Check your understanding:
A – Using the sales tax passage, answer each question briefly:
(i) What total sales tax revenue did West Point collect from January to October 2020?
(ii) Who said "We're meeting budget numbers"?
(iii) How much more restaurant tax revenue did Starkville collect by October 2019 than by October 2020?
B – State whether each statement agrees with the sales tax passage. Answer yes or no and quote the words that decide it.
(i) West Point's sales tax revenue from January to October 2020 was more than $290,000 above the same period in 2019.
(ii) Net restaurant tax revenue between 2019 and 2020 was the same in every city.
(iii) Officials partly credit the rebound to restaurants moving from sit-down dining to carry-out and delivery.

Text block:
--------------------

West Point garnered more sales tax revenue for each month of 2020 compared to 2019 despite the pandemic, according to city and state data, for a total of $2.01 million from January to October 2020, more than $290,000 above the amount for the same time in 2019.
“We’re meeting budget numbers,” West Point Mayor Robbie Robinson said. “We’re not flush with a surplus by any means, but we’re meeting our numbers and keeping our head above water.”
Restaurant sales tax collections all returned to monthly amounts comparable to 2019 after the initial impact of the first few months of the pandemic, though the net revenue between 2019 and 2020 varied from city to city. Starkville garnered $178,000 more in restaurant tax revenue by October 2019 than by October 2020, according to city data, and the city lost almost that much from March to June 2020 before sales returned to normal.
Officials in all three cities attribute the rebound to a variety of behaviors — people staying in town instead of traveling, a widespread push for people to support locally-owned businesses and restaurants successfully shifting their business from sit-down dining to carry-out and delivery service.

--------------------

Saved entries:
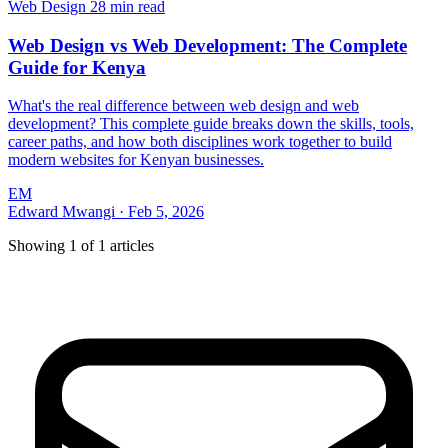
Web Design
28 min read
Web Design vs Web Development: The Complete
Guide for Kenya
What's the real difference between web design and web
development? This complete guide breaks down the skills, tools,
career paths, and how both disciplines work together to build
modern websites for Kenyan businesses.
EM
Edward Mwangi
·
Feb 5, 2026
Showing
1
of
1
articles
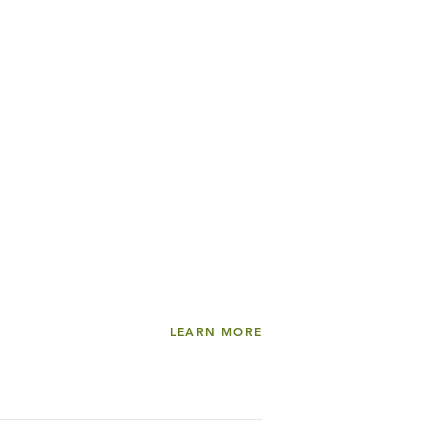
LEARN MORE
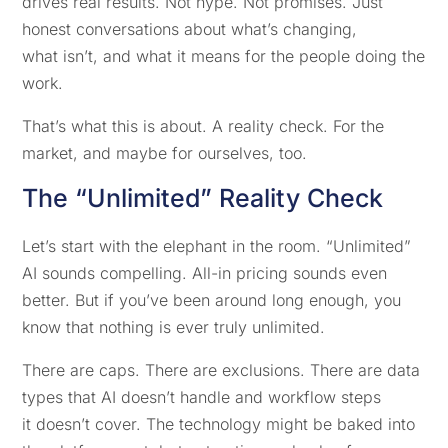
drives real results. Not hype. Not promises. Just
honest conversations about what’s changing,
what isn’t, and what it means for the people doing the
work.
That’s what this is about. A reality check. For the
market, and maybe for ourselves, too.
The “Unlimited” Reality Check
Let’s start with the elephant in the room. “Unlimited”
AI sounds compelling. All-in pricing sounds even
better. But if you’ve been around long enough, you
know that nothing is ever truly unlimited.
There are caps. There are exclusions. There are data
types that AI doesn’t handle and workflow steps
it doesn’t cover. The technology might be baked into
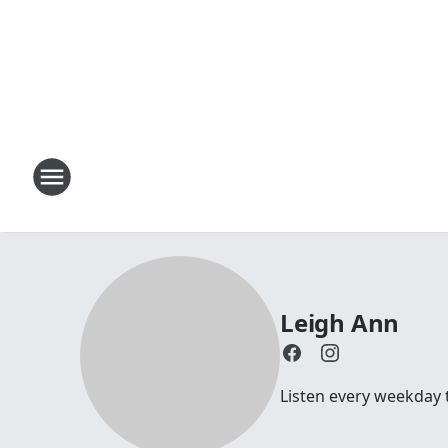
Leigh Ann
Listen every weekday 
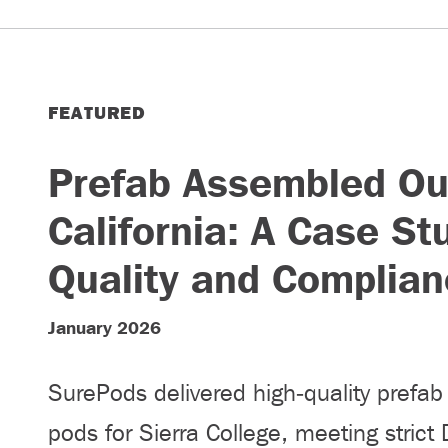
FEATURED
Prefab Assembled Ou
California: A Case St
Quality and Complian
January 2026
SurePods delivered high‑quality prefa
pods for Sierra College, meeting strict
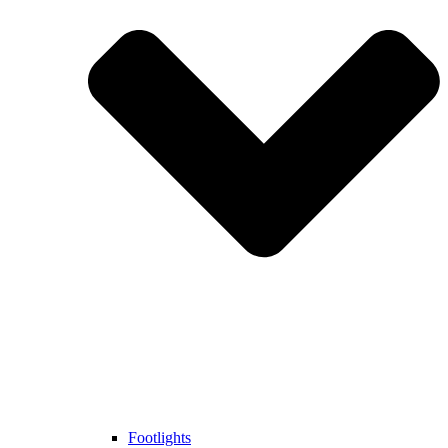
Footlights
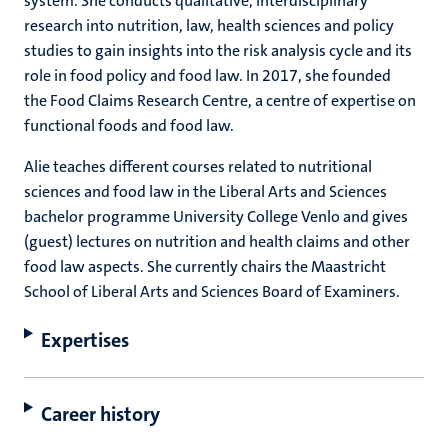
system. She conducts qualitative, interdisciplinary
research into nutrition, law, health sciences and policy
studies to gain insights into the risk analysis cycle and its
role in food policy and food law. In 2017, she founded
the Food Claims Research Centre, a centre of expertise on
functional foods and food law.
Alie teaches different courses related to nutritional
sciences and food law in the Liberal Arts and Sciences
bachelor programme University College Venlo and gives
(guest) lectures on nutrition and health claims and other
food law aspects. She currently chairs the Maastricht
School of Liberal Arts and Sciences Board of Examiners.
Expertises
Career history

--------------------

Exercise answers:
A –
(i) $2.01 million
(ii) West Point Mayor Robbie Robinson
(iii) $178,000

B –
(i) Yes: "more than $290,000 above the amount for the same time in 2019"
(ii) No: "the net revenue between 2019 and 2020 varied from city to city"
(iii) Yes: "restaurants successfully shifting their business from sit-down dining to carry-out and delivery service"